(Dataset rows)

::::::::::

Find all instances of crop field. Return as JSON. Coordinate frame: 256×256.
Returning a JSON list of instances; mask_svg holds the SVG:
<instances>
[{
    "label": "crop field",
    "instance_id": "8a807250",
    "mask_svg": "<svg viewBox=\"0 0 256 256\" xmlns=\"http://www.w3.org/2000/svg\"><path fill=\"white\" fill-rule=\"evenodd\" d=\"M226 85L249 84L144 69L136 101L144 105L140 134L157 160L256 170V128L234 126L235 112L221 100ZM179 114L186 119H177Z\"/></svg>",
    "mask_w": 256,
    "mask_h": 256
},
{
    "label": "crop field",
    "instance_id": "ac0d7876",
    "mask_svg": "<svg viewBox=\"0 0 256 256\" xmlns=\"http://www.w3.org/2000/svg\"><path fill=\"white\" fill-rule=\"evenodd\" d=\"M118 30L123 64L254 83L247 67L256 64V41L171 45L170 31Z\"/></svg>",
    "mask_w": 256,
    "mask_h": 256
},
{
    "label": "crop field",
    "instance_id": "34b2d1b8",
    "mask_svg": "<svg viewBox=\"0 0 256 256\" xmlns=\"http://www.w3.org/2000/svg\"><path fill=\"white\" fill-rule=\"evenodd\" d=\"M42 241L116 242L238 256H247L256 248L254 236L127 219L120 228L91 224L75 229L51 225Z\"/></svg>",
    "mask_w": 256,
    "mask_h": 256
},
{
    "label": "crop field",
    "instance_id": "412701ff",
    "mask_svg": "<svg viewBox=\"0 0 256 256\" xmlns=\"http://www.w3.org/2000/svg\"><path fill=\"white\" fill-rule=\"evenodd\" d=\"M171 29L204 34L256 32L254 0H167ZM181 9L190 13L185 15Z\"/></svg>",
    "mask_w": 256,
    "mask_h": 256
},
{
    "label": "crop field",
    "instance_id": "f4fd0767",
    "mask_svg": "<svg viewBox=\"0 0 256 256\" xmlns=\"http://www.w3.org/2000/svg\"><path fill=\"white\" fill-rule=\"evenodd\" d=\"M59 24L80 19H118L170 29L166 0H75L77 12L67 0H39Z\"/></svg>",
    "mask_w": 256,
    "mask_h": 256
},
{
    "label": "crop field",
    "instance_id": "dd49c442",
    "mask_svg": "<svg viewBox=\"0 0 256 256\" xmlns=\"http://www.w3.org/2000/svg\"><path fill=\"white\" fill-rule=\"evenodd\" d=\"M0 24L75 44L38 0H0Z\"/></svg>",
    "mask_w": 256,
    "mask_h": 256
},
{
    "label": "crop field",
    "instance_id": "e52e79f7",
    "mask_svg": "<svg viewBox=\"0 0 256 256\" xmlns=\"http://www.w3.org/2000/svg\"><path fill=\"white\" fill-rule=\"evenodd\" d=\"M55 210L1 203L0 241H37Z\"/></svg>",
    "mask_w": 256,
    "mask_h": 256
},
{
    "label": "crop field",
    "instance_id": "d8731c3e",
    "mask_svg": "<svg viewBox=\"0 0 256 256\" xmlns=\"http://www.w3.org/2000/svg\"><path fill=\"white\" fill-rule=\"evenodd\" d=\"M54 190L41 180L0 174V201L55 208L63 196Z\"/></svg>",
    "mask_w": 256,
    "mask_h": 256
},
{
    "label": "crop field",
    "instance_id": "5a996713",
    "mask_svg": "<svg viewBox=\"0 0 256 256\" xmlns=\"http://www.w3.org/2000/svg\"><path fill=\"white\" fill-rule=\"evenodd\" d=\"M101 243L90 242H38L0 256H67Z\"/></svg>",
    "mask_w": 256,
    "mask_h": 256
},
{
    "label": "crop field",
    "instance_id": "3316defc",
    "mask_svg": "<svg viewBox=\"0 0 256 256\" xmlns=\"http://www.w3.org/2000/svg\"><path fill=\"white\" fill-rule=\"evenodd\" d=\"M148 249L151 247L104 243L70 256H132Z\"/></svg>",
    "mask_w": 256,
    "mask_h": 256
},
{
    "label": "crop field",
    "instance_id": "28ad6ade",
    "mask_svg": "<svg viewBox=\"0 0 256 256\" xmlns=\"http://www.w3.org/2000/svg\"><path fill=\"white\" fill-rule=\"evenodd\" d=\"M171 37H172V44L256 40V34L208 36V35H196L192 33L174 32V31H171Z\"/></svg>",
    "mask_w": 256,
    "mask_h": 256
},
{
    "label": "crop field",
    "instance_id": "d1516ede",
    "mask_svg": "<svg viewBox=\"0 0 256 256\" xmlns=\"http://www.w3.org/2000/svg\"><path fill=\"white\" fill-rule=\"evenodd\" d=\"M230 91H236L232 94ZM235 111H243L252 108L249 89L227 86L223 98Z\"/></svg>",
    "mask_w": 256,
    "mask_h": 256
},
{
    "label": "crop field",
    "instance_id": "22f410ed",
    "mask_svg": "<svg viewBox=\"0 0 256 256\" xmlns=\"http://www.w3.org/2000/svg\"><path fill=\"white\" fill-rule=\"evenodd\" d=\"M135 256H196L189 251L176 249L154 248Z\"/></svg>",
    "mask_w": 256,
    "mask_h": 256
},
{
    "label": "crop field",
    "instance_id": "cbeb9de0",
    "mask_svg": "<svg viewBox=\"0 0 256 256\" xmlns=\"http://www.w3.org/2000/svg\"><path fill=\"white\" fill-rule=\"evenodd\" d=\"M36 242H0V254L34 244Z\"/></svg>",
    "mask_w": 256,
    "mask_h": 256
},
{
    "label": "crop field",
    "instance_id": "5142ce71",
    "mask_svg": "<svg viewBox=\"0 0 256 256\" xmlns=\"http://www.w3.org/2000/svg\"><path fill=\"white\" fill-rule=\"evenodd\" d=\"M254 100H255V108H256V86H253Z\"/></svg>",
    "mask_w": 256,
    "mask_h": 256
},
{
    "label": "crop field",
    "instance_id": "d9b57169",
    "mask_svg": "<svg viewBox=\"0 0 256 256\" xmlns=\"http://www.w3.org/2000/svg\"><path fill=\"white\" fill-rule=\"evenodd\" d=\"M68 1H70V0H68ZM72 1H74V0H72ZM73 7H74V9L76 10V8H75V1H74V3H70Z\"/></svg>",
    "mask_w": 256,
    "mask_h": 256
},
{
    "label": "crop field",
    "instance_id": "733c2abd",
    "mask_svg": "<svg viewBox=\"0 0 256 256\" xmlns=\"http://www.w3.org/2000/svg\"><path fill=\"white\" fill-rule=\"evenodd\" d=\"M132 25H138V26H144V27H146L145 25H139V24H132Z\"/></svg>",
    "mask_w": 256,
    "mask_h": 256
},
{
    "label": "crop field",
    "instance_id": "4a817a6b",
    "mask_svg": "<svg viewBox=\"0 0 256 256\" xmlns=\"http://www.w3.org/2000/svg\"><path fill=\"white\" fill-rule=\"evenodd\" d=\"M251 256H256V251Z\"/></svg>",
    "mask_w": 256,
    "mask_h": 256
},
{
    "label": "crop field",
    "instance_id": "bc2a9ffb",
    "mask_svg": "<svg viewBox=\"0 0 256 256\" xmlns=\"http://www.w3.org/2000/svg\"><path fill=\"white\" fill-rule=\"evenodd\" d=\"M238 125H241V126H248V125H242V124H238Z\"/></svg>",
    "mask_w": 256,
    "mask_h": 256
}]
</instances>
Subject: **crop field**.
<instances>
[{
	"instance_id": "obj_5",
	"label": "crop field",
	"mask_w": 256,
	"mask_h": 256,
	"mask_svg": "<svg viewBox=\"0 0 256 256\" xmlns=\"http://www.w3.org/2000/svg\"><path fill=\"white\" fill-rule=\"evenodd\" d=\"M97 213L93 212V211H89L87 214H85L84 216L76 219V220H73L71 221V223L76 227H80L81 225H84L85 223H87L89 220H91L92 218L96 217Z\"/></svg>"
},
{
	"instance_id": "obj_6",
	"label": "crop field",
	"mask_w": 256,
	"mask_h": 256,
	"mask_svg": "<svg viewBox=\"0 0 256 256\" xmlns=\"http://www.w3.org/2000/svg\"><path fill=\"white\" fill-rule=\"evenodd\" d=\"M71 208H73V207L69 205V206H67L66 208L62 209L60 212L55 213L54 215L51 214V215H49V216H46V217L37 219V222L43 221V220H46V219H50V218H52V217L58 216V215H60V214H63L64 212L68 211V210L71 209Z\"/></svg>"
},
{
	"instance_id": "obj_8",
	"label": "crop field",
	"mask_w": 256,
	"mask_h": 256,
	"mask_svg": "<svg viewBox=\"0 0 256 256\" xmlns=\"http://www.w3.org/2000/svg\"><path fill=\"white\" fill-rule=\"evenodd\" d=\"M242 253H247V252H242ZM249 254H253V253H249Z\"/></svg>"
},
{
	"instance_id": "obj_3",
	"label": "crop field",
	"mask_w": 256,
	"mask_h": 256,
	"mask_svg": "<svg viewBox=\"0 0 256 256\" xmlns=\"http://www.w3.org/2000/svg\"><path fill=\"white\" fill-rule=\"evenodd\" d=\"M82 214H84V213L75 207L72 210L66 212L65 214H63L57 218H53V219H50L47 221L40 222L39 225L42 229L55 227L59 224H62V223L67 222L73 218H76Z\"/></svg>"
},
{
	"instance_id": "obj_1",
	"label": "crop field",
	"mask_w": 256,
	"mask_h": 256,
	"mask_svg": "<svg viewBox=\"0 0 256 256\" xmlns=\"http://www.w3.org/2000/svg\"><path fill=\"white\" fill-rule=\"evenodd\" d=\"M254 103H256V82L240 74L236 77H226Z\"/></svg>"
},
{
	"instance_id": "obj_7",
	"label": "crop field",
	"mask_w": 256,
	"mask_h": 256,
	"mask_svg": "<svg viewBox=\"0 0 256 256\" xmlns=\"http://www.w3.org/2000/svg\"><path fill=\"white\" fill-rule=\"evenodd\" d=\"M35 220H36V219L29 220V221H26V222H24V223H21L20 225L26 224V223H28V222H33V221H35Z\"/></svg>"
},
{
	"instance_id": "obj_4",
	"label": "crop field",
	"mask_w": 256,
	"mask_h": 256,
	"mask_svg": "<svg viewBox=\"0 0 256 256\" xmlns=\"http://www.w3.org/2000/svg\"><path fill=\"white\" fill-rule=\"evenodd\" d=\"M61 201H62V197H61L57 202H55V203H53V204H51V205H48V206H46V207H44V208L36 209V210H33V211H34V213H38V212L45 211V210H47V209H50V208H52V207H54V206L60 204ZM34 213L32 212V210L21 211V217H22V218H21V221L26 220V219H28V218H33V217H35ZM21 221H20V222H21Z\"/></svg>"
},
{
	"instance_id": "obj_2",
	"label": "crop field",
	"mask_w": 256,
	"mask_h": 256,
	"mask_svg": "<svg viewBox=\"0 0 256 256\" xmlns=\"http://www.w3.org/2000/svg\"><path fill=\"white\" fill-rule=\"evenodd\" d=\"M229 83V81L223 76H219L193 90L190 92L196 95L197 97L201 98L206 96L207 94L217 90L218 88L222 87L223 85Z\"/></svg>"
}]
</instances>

::::::::::

**DIRECTIVE:** Reproduce the stretch from the start of the records through the line containing "29L204 34L256 32L254", including both ends.

**RESPONSE BELOW:**
Find all instances of crop field. Return as JSON. Coordinate frame: 256×256.
Returning a JSON list of instances; mask_svg holds the SVG:
<instances>
[{
    "label": "crop field",
    "instance_id": "8a807250",
    "mask_svg": "<svg viewBox=\"0 0 256 256\" xmlns=\"http://www.w3.org/2000/svg\"><path fill=\"white\" fill-rule=\"evenodd\" d=\"M226 85L249 84L144 69L136 101L144 105L140 134L157 160L256 170V128L234 126L235 112L221 100ZM179 114L186 119H177Z\"/></svg>",
    "mask_w": 256,
    "mask_h": 256
},
{
    "label": "crop field",
    "instance_id": "ac0d7876",
    "mask_svg": "<svg viewBox=\"0 0 256 256\" xmlns=\"http://www.w3.org/2000/svg\"><path fill=\"white\" fill-rule=\"evenodd\" d=\"M118 30L123 64L254 83L247 67L256 64V41L171 45L170 31Z\"/></svg>",
    "mask_w": 256,
    "mask_h": 256
},
{
    "label": "crop field",
    "instance_id": "34b2d1b8",
    "mask_svg": "<svg viewBox=\"0 0 256 256\" xmlns=\"http://www.w3.org/2000/svg\"><path fill=\"white\" fill-rule=\"evenodd\" d=\"M42 241L116 242L238 256H247L256 248L254 236L127 219L120 228L91 224L75 229L51 225Z\"/></svg>",
    "mask_w": 256,
    "mask_h": 256
},
{
    "label": "crop field",
    "instance_id": "412701ff",
    "mask_svg": "<svg viewBox=\"0 0 256 256\" xmlns=\"http://www.w3.org/2000/svg\"><path fill=\"white\" fill-rule=\"evenodd\" d=\"M171 29L204 34L256 32L254 0H167ZM181 9L190 13L185 15Z\"/></svg>",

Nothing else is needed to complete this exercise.